Рэттлер издал радостный вопль и позволил увести себя к реке. Его спихнули в воду, он погрузился с головой, моментально вынырнул и лег на спину; руки у него были связаны, зато ноги свободны, и он быстро поплыл вперед.
Юноши стояли на берегу и наблюдали за ним. Инчу-Чуна приказал:
– Возьмите ружья и цельтесь в голову!
Индейцы подбежали и взяли ружья, встали на колено и начали целиться Рэттлеру в голову.
– Не стреляйте, ради Бога, не стреляйте! – страшно закричал Рэттлер.
Через мгновение с простреленной головой он скрылся под водой.
На сей раз прозвучал клич победы, как это было принято при смерти противника. Презренный трус был его достоин. Индейцы вверили реке судьбу Рэттлера, так велико было их отвращение к нему.
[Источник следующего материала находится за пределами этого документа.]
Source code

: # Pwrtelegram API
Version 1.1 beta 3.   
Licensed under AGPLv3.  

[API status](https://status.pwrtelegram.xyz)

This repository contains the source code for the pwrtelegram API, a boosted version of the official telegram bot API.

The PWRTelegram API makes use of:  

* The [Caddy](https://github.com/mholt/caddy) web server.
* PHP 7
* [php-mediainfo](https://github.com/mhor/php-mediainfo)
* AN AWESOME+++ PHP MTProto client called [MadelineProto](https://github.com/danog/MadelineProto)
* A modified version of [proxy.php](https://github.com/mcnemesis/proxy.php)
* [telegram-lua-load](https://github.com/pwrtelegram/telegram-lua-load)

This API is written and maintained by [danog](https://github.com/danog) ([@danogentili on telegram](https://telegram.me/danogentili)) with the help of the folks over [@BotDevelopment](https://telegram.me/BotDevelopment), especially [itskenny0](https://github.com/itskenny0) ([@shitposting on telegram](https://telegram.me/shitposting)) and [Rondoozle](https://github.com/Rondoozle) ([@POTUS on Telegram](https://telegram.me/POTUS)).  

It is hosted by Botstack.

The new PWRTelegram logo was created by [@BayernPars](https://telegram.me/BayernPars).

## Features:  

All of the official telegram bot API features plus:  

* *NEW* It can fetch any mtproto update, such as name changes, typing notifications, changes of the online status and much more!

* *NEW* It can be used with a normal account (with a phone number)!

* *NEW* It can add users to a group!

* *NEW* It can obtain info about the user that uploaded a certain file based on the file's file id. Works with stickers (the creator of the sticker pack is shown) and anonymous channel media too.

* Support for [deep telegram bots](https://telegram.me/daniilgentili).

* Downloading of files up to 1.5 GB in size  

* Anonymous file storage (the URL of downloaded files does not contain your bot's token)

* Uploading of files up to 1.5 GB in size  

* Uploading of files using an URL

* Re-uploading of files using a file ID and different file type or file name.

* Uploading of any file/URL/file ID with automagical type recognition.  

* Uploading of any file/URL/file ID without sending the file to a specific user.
Возможно, он был ранен или просто нырнул поглубже, как в свое время сделал я, чтобы затем выскочить в каком-нибудь тихом местечке, но индейцы посчитали недостойным себя долее заниматься презренным трусом.
Инчу-Чуна подошел ко мне.
– Мой белый брат доволен мной?
– Да, спасибо тебе!
– Не надо благодарности, я и без твоей просьбы поступил бы точно так же. Сегодня ты видел, чем отличаемся мы, язычники, от вас, христиан, храбрые краснокожие воины – от белых трусов. Бледнолицые способны на любое преступление, но, когда приходит час проявить мужество, скулят от страха, как собаки при виде палки.